Before President Trump ordered the bombing of three nuclear sites in Iran, his MAGA fans were snarling at one another when he tried to decide whether to partner with Israel in its war against Iran. Republicans who normally revere Trump intensely opposed America taking any military action.

If one MAGA faction can challenge Trump over the Middle East, then Republicans who principally stay in the GOP for Israel can challenge the party over gun violence.  They can help their fellow Jews by preventing another Tree of Life incident, where the 11 Jewish Pittsburghers were killed; the murder of a Jewish woman at Chabad of Poway; and the shootings of Sarah Milgrim and her boyfriend, Yaron Lischinsky, outside the Capital Jewish Museum.

Milgrim was Jewish and Lischinsky’s father is Jewish; he identified as a Christian.

On the same day that McCormick and Fetterman introduced their resolution, the Austrian government proposed new laws restricting private gun ownership that would require a four-week waiting period between the purchase and the delivery of a first weapon, and raising the minimum age to own some firearms to 25 from 21, according to The New York Times.
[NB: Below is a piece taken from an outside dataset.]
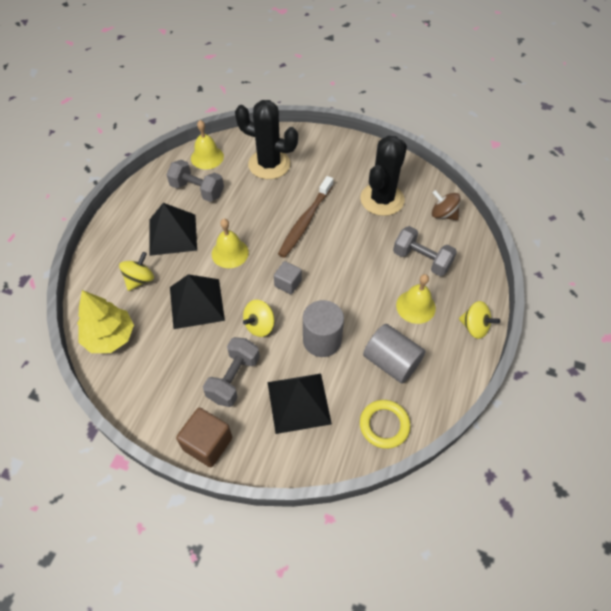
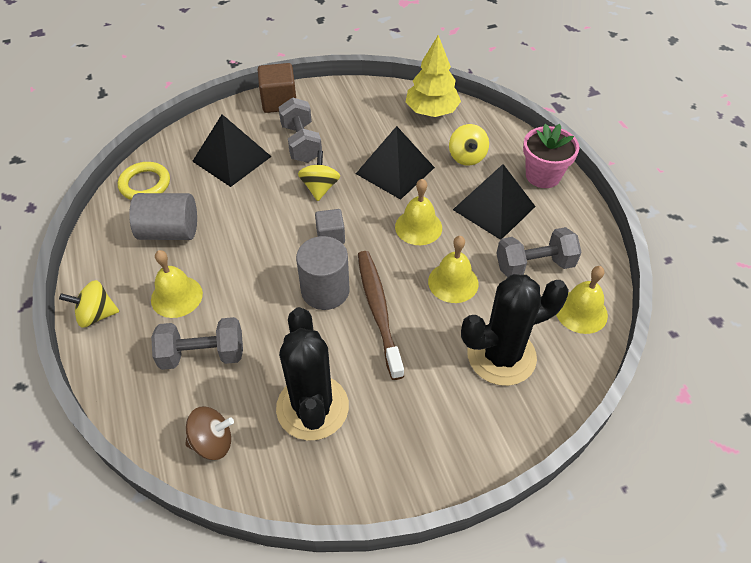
camera: 140 degrees right, 5 degrees down
(116, 234) = (543, 175): none -> pink flower pot
(249, 210) = (453, 282): none -> yellow bell
(322, 340) = (251, 210): grey cylinder -> grey cylinder (325, 290)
The legislation is expected to be passed by a large majority, crossing party lines in Austria which of course is unlike our Congress. The 21-year-old suspect, who police said was found dead in an apparent suicide, was able to legally buy the guns that he used, a Glock pistol and a shotgun that he had modified. Graz is Austria’s second largest city.

Nearly three decades ago, a gunman murdered 35 people in Port Arthur in Tanzania, prompting a public furor to restrict firearms. Another Times article reports that the Australian government enacted the National Firearms Agreement that bans automatic and semiautomatic assault rifles and pump shotguns in all but unusual cases.
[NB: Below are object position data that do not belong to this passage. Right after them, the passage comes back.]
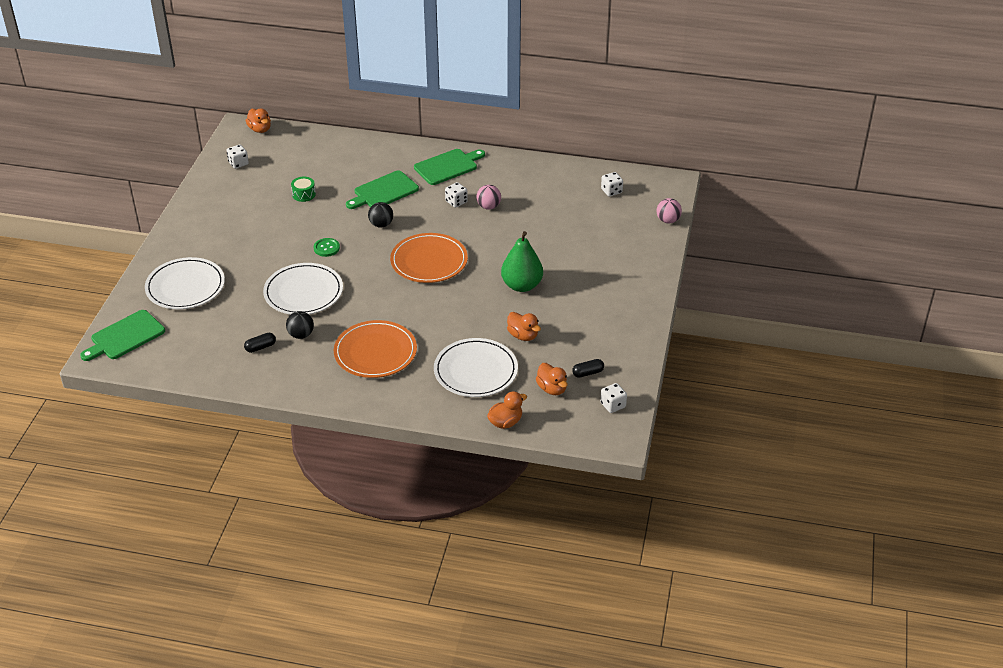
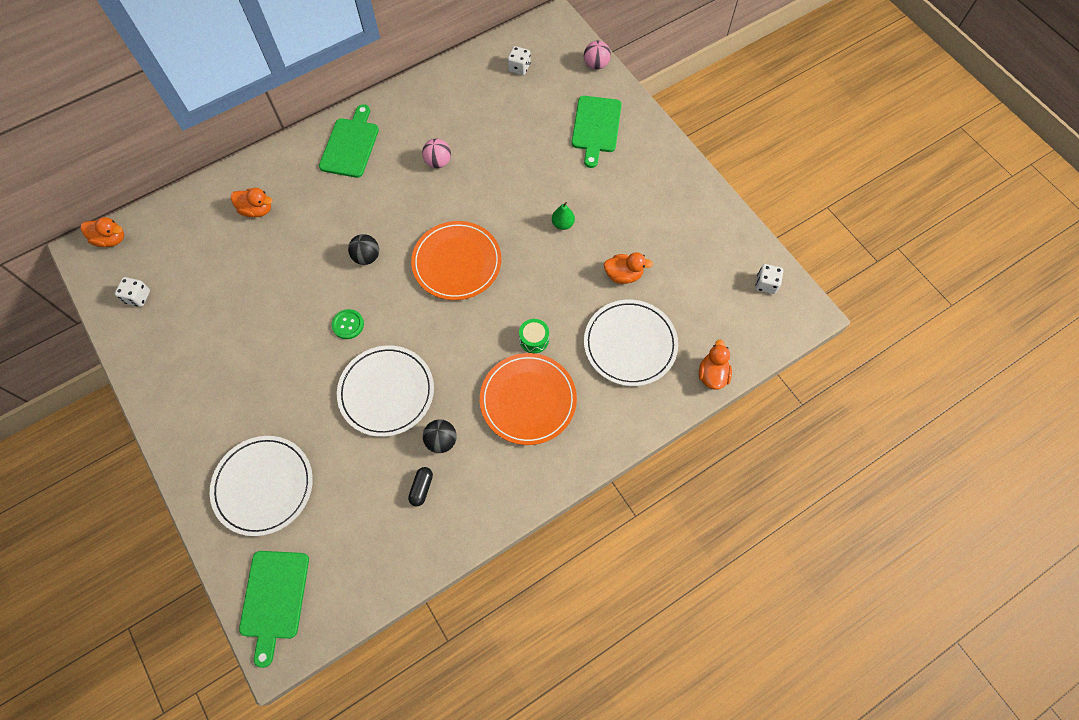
camera: 45 degrees left, 25 degrees up
(304, 194) = (251, 281): green drum -> green drum (534, 339)
(383, 191) = (324, 218): green cutting board -> green cutting board (596, 127)
(456, 202) = (404, 179): white dice -> none
(521, 285) = (562, 224): green pear -> green pear, size x0.49
(552, 389) = (706, 309): orange duck -> orange duck (257, 210)
(588, 373) = (713, 269): black capsule -> none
Pushed through by John Howard, then the conservative prime minister, the law tightened licensing rules, required a 28-day waiting period for gun purchases, established a national gun registry and created a temporary buyback program that removed more than 20 percent of firearms from public circulation. The Times reports that there have been no mass killings since, though it was not a problem before the Port Arthur incident in 1996.

Most semiautomatic weapons were temporarily banned in New Zealand six days after a gunman murdered 51 Muslim worshippers at two mosques in Christchurch, New Zealand, on March 15, 2019. By mid-April, lawmakers voted 119-1 to make the ban permanent, according to Newsweek.

 

Then-Prime Minister Jacinda Ardern, who imposed the temporary ban on March 21, pointed out that the gunman had obtained the guns used in the attacks legally and readily modified them to hold more than 60 bullets per magazine.

“I could not fathom how weapons that could cause such destruction and large-scale death could have been obtained legally in this country,” she said.

“We had the ability with, actually, the unanimous support of parliamentarians to place a ban on semiautomatic, military-style weapons and assault rifles. So, we did that.”

Ardern intentionally praised the opposition for being “nothing but constructive.” She added there were few occasions “when I have seen Parliament come together in this way, and I cannot imagine circumstances where that is more necessary than it is now.”

*
Bruce S. Ticker is a Philadelphia-based columnist.